My entire Master's Degree -- Statistical Finance -- is based on the premise that the markets is one gigantic random number generator and 95% of the tools I use are statistical in nature but at the same time, I've stood toe to toe with traders who have come to the industry with backgrounds from the likes of Computer Science or Sociology and wouldn't recognize an Autocorrelation Process if they tripped over it but managed to trade the markets quite competently, nonetheless. To answer the question....does a true random number generator produce patterns? The answer is most definitely yes. I've designed many of them and they have all produced trends, patterns, and chaos. They even produce levels of support and resistance that you would swear are purely psychological if you didn't know better.

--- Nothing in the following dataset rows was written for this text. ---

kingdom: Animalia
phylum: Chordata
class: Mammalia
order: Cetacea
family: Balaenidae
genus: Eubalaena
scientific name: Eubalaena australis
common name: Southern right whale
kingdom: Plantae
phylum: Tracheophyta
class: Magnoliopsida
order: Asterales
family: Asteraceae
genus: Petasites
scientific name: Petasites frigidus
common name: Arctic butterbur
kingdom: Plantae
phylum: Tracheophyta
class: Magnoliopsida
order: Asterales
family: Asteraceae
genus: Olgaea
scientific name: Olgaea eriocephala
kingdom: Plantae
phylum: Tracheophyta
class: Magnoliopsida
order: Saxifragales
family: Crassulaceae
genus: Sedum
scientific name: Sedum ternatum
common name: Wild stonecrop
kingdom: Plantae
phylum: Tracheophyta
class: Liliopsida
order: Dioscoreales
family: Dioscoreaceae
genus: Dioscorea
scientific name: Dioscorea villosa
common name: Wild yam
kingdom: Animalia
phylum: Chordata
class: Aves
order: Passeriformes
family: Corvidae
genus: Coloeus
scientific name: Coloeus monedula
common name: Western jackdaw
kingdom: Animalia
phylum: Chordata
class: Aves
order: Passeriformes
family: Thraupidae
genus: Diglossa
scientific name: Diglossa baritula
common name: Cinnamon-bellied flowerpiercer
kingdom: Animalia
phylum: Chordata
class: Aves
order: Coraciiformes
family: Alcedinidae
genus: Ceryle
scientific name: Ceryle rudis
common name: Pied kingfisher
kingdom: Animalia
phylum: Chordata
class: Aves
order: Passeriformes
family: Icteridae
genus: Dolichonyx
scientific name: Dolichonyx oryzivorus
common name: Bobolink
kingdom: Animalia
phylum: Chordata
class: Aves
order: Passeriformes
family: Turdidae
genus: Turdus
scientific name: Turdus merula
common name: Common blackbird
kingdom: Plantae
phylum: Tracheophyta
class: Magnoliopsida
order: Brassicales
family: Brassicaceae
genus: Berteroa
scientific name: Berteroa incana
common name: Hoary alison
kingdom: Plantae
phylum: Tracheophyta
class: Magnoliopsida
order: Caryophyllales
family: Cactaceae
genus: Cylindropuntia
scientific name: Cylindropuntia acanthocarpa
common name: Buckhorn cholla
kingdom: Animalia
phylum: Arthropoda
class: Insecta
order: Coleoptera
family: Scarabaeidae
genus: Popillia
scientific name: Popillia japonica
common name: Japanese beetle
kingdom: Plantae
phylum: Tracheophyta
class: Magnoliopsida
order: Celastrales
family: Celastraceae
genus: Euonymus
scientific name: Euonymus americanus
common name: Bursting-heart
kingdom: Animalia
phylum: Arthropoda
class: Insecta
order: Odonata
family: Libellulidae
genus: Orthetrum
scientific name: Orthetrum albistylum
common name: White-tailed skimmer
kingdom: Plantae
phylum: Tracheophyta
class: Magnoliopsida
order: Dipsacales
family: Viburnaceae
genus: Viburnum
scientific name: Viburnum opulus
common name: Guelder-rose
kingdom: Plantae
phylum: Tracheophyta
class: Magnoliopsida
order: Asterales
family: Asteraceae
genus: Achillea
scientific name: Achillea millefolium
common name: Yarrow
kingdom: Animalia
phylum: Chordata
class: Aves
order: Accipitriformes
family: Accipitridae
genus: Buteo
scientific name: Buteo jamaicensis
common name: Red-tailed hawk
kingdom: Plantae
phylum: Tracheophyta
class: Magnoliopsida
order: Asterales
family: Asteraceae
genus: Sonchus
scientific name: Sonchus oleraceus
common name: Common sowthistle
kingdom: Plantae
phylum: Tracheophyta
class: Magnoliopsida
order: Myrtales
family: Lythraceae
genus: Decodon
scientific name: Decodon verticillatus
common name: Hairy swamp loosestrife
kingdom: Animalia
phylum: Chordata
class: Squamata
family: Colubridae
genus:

So are the markets random? No one will ever be able to answer the question without doubt but it's really not that important because trading profits are more strongly correlated to the talents of the traders, not the design of the system.
Many people wrote on this subject, some very intelligent and highly skilled. If I see a pattern repeating every day, then I know that "markets are not random". If you don't see any pattern you just don't know if markets are random, or if it's you who can't find any pattern. Isn't it?
 
Quote from the1:

You can develop a very simple simulation like this using excel. Just use the rand function with a tick size of 1 with three possible outcomes: -1, 0, +1. Start with a number such as 1000 and add a sequence of something like 10,000 outputs and pull up a chart. Throw a 9 period and 26 period overlay MA on the output and pull up a chart. Bingo! What you will be looking at will be a stock chart with a MACD on it. It's pretty amazing how such a simple model such as this will look exactly like a stock chart.
I did this kind of simulations, but they just prove that the way you're using a certain indicator is not useful. It doesn't say anything about markets' randomness. It's a problem similar to the black swan.
 
AltTrader: You should test your implicit supposition that "two time series that look similar were generated by the same underlying probability distributions". You should also learn to test for serial dependency in a time series, which is a problem for many because they only know autocorrelation.
 
Quote from atlTrader666:

Here are three charts. Please reply answering whether each letter corresponds to a random walk or stock

A: http://www.teamten.com/lawrence/writings/are_stocks_a_random_walk/I.png

B: http://www.teamten.com/lawrence/writings/are_stocks_a_random_walk/F.png

C: http://www.teamten.com/lawrence/writings/are_stocks_a_random_walk/K.png

A: ?
B: ?
C: ?

No cheating please... I appreciate it. Sorry as I also only found line charts
These don't look like the kind of charts a real trader would ever use. Generate charts that have bars with OHLC and volume.
 
not really but intresting you mention it. howd you rate ?

i think we all on here have alot of similarities. though we are different, compared to the rest of the world we are more similar than different

Quote from Eight:

I'm really more interested in personality types and beliefs about economic ideas. Have you sorted out your Myer's Briggs Type by any chance?